#### [Aim of the task]
Reproduce the material in full, exactly as written.

#### [Entries provided]
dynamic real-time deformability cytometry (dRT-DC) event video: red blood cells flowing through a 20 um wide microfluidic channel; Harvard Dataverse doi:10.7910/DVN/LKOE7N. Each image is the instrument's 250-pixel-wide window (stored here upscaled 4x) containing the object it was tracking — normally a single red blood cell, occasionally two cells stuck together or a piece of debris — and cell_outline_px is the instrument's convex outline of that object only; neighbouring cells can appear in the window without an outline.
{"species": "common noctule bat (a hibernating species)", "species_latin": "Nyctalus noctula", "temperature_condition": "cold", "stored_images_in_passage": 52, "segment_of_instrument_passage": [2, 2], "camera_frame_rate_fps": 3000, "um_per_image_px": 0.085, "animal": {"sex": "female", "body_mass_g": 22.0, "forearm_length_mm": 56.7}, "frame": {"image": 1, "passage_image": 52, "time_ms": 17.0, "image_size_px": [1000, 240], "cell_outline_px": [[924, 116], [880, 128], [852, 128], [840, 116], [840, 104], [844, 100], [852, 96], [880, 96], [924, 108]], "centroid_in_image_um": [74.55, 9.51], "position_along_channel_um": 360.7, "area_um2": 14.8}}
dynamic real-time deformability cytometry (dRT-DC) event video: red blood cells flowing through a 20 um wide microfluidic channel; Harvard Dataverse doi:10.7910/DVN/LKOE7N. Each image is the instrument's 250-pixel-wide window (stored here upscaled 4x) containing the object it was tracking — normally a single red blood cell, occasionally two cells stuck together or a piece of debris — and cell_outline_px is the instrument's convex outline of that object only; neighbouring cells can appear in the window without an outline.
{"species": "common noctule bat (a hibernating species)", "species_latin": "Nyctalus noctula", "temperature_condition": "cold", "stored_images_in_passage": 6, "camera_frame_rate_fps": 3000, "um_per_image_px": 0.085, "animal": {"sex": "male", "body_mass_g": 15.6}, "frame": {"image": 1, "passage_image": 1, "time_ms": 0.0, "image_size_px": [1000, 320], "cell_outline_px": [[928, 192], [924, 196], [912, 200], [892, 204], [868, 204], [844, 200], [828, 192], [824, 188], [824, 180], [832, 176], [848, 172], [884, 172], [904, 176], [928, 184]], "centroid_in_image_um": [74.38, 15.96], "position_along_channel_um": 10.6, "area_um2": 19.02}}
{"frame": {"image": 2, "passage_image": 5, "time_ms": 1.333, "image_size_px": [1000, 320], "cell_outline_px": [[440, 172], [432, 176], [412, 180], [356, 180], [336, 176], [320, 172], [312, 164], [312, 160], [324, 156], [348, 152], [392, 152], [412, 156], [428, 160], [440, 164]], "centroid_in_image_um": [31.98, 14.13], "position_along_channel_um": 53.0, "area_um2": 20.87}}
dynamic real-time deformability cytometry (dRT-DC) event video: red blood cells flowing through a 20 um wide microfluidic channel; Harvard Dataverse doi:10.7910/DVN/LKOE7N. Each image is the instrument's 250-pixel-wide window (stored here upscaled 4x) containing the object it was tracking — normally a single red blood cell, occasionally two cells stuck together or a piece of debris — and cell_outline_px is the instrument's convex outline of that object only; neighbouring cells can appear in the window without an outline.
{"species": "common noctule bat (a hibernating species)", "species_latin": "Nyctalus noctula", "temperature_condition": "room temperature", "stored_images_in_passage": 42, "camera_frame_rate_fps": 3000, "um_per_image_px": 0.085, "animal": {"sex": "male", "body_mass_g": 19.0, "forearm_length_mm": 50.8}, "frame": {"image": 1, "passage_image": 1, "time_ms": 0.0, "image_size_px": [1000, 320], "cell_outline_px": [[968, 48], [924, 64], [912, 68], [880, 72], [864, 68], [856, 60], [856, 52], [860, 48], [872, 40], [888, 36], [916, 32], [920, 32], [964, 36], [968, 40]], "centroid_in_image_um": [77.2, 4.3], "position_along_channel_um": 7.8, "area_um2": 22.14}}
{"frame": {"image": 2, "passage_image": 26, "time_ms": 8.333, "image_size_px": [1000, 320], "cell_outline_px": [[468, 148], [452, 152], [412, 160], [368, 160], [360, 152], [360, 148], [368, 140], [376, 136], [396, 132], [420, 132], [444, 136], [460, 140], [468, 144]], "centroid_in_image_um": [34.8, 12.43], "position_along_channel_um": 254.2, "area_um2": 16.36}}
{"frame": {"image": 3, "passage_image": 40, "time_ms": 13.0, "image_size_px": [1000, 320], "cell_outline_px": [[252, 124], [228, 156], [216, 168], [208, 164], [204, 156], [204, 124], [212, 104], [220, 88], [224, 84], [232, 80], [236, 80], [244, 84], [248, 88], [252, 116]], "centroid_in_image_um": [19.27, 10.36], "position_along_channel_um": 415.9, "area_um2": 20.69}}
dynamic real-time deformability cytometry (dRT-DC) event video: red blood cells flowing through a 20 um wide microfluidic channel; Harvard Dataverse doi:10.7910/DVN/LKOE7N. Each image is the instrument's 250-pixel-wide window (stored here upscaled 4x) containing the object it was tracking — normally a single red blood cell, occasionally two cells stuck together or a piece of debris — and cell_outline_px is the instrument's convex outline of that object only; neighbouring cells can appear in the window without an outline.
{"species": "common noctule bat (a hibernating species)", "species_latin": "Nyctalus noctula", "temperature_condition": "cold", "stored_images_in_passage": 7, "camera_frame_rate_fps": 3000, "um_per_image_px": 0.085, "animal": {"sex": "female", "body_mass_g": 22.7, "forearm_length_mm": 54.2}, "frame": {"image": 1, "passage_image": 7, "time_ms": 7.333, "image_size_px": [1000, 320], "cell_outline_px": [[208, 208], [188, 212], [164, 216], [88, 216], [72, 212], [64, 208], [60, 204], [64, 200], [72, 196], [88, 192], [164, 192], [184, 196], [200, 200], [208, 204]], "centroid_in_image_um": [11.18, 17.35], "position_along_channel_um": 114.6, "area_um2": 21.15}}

#### [Exercise output]
dynamic real-time deformability cytometry (dRT-DC) event video: red blood cells flowing through a 20 um wide microfluidic channel; Harvard Dataverse doi:10.7910/DVN/LKOE7N. Each image is the instrument's 250-pixel-wide window (stored here upscaled 4x) containing the object it was tracking — normally a single red blood cell, occasionally two cells stuck together or a piece of debris — and cell_outline_px is the instrument's convex outline of that object only; neighbouring cells can appear in the window without an outline.
{"species": "common noctule bat (a hibernating species)", "species_latin": "Nyctalus noctula", "temperature_condition": "cold", "stored_images_in_passage": 52, "segment_of_instrument_passage": [2, 2], "camera_frame_rate_fps": 3000, "um_per_image_px": 0.085, "animal": {"sex": "female", "body_mass_g": 22.0, "forearm_length_mm": 56.7}, "frame": {"image": 1, "passage_image": 52, "time_ms": 17.0, "image_size_px": [1000, 240], "cell_outline_px": [[924, 116], [880, 128], [852, 128], [840, 116], [840, 104], [844, 100], [852, 96], [880, 96], [924, 108]], "centroid_in_image_um": [74.55, 9.51], "position_along_channel_um": 360.7, "area_um2": 14.8}}
dynamic real-time deformability cytometry (dRT-DC) event video: red blood cells flowing through a 20 um wide microfluidic channel; Harvard Dataverse doi:10.7910/DVN/LKOE7N. Each image is the instrument's 250-pixel-wide window (stored here upscaled 4x) containing the object it was tracking — normally a single red blood cell, occasionally two cells stuck together or a piece of debris — and cell_outline_px is the instrument's convex outline of that object only; neighbouring cells can appear in the window without an outline.
{"species": "common noctule bat (a hibernating species)", "species_latin": "Nyctalus noctula", "temperature_condition": "cold", "stored_images_in_passage": 6, "camera_frame_rate_fps": 3000, "um_per_image_px": 0.085, "animal": {"sex": "male", "body_mass_g": 15.6}, "frame": {"image": 1, "passage_image": 1, "time_ms": 0.0, "image_size_px": [1000, 320], "cell_outline_px": [[928, 192], [924, 196], [912, 200], [892, 204], [868, 204], [844, 200], [828, 192], [824, 188], [824, 180], [832, 176], [848, 172], [884, 172], [904, 176], [928, 184]], "centroid_in_image_um": [74.38, 15.96], "position_along_channel_um": 10.6, "area_um2": 19.02}}
{"frame": {"image": 2, "passage_image": 5, "time_ms": 1.333, "image_size_px": [1000, 320], "cell_outline_px": [[440, 172], [432, 176], [412, 180], [356, 180], [336, 176], [320, 172], [312, 164], [312, 160], [324, 156], [348, 152], [392, 152], [412, 156], [428, 160], [440, 164]], "centroid_in_image_um": [31.98, 14.13], "position_along_channel_um": 53.0, "area_um2": 20.87}}
dynamic real-time deformability cytometry (dRT-DC) event video: red blood cells flowing through a 20 um wide microfluidic channel; Harvard Dataverse doi:10.7910/DVN/LKOE7N. Each image is the instrument's 250-pixel-wide window (stored here upscaled 4x) containing the object it was tracking — normally a single red blood cell, occasionally two cells stuck together or a piece of debris — and cell_outline_px is the instrument's convex outline of that object only; neighbouring cells can appear in the window without an outline.
{"species": "common noctule bat (a hibernating species)", "species_latin": "Nyctalus noctula", "temperature_condition": "room temperature", "stored_images_in_passage": 42, "camera_frame_rate_fps": 3000, "um_per_image_px": 0.085, "animal": {"sex": "male", "body_mass_g": 19.0, "forearm_length_mm": 50.8}, "frame": {"image": 1, "passage_image": 1, "time_ms": 0.0, "image_size_px": [1000, 320], "cell_outline_px": [[968, 48], [924, 64], [912, 68], [880, 72], [864, 68], [856, 60], [856, 52], [860, 48], [872, 40], [888, 36], [916, 32], [920, 32], [964, 36], [968, 40]], "centroid_in_image_um": [77.2, 4.3], "position_along_channel_um": 7.8, "area_um2": 22.14}}
{"frame": {"image": 2, "passage_image": 26, "time_ms": 8.333, "image_size_px": [1000, 320], "cell_outline_px": [[468, 148], [452, 152], [412, 160], [368, 160], [360, 152], [360, 148], [368, 140], [376, 136], [396, 132], [420, 132], [444, 136], [460, 140], [468, 144]], "centroid_in_image_um": [34.8, 12.43], "position_along_channel_um": 254.2, "area_um2": 16.36}}
{"frame": {"image": 3, "passage_image": 40, "time_ms": 13.0, "image_size_px": [1000, 320], "cell_outline_px": [[252, 124], [228, 156], [216, 168], [208, 164], [204, 156], [204, 124], [212, 104], [220, 88], [224, 84], [232, 80], [236, 80], [244, 84], [248, 88], [252, 116]], "centroid_in_image_um": [19.27, 10.36], "position_along_channel_um": 415.9, "area_um2": 20.69}}
dynamic real-time deformability cytometry (dRT-DC) event video: red blood cells flowing through a 20 um wide microfluidic channel; Harvard Dataverse doi:10.7910/DVN/LKOE7N. Each image is the instrument's 250-pixel-wide window (stored here upscaled 4x) containing the object it was tracking — normally a single red blood cell, occasionally two cells stuck together or a piece of debris — and cell_outline_px is the instrument's convex outline of that object only; neighbouring cells can appear in the window without an outline.
{"species": "common noctule bat (a hibernating species)", "species_latin": "Nyctalus noctula", "temperature_condition": "cold", "stored_images_in_passage": 7, "camera_frame_rate_fps": 3000, "um_per_image_px": 0.085, "animal": {"sex": "female", "body_mass_g": 22.7, "forearm_length_mm": 54.2}, "frame": {"image": 1, "passage_image": 7, "time_ms": 7.333, "image_size_px": [1000, 320], "cell_outline_px": [[208, 208], [188, 212], [164, 216], [88, 216], [72, 212], [64, 208], [60, 204], [64, 200], [72, 196], [88, 192], [164, 192], [184, 196], [200, 200], [208, 204]], "centroid_in_image_um": [11.18, 17.35], "position_along_channel_um": 114.6, "area_um2": 21.15}}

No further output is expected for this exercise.